## [Challenge 1]
In the orifice sizing thread, rewrite the passage from "What is the" to "not 0.5 psig.", putting "orifice design" in place of "orifice sizing".
## [Challenge 2]
In the orifice sizing thread, what orifice diameter did the first poster calculate?
## [Challenge 3]
List every parameter given in the first post of the orifice sizing thread, with its value.

## [Selection]

Orifice sizing

[wfeldmann]

Does anyone know who to size an orifice with the following parameters. What I am trying to find is the diameter of the orifice I need to have to drilled in a orifice plate in a swagelok fitting to allow 2 gpm flow with a .5 psig drop and the fluid is DI water. The value I came up with was 0.153 inches, but I am not very confident in this value.

flow rate - 2 gpm
tube size - 3/8"
Specific Gravity - 1
Beta - 0.4 to 0.6
Pressure drop across orifice - 0.5 psig

 

[katmar]

Is the 0.5 psi pressure drop the permanent pressure drop (i.e. are you designing a restriction orifice) or is this a flow measuring orifice with close tapping points?

What is the actual ID of the tube? It will have an impact on the orifice sizing.

Just a note - pressure differentials are neither absolute nor gauge. You should specify your pressure drop as 0.5 psi and not 0.5 psig.

Katmar Software
Engineering & Risk Analysis Software

http://katmarsoftware.com

 

[wfeldmann]

Thank you for your response and clarification.

What I am trying to maintain is a 2 gpm flow rate, but it does not have taps. This flow is through a 3/8" SS .065" wall thickness tubing and I was going to use a swagelok union with orifice inside the union to control the flow. That is why I am trying to figure out the diamter of the hole to drill in the orifice. The 0.5 psi was a value that I selected. I was trying to keep the pressure drop bewteen 0.5 and 1 psi, but the main variable I am trying to main tain is the beta around 0.4 to 0.6. To answwer you question I believe the ID of the tubing is 0.375" - 0.065" = 0.31".

The equation I used was the following.

d= diameter of orifice hole (?)
Q= flow rate (2gpm)
K= constant variable for flow through orifice (0.62)

## [Supplied material]
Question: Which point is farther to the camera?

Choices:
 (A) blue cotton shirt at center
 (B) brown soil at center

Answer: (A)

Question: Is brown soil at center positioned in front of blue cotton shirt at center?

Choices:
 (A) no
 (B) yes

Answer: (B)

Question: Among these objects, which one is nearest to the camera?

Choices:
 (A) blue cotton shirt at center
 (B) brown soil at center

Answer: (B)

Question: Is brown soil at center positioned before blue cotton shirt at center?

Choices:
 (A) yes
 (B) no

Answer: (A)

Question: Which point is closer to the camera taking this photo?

## [Complete response 1]
What is the actual ID of the tube? It will have an impact on the orifice design.

Just a note - pressure differentials are neither absolute nor gauge. You should specify your pressure drop as 0.5 psi and not 0.5 psig.

## [Complete response 2]
0.153 inches

## [Complete response 3]
- Flow rate: 2 gpm
- Tube size: 3/8"
- Specific gravity: 1
- Beta: 0.4 to 0.6
- Pressure drop across orifice: 0.5 psig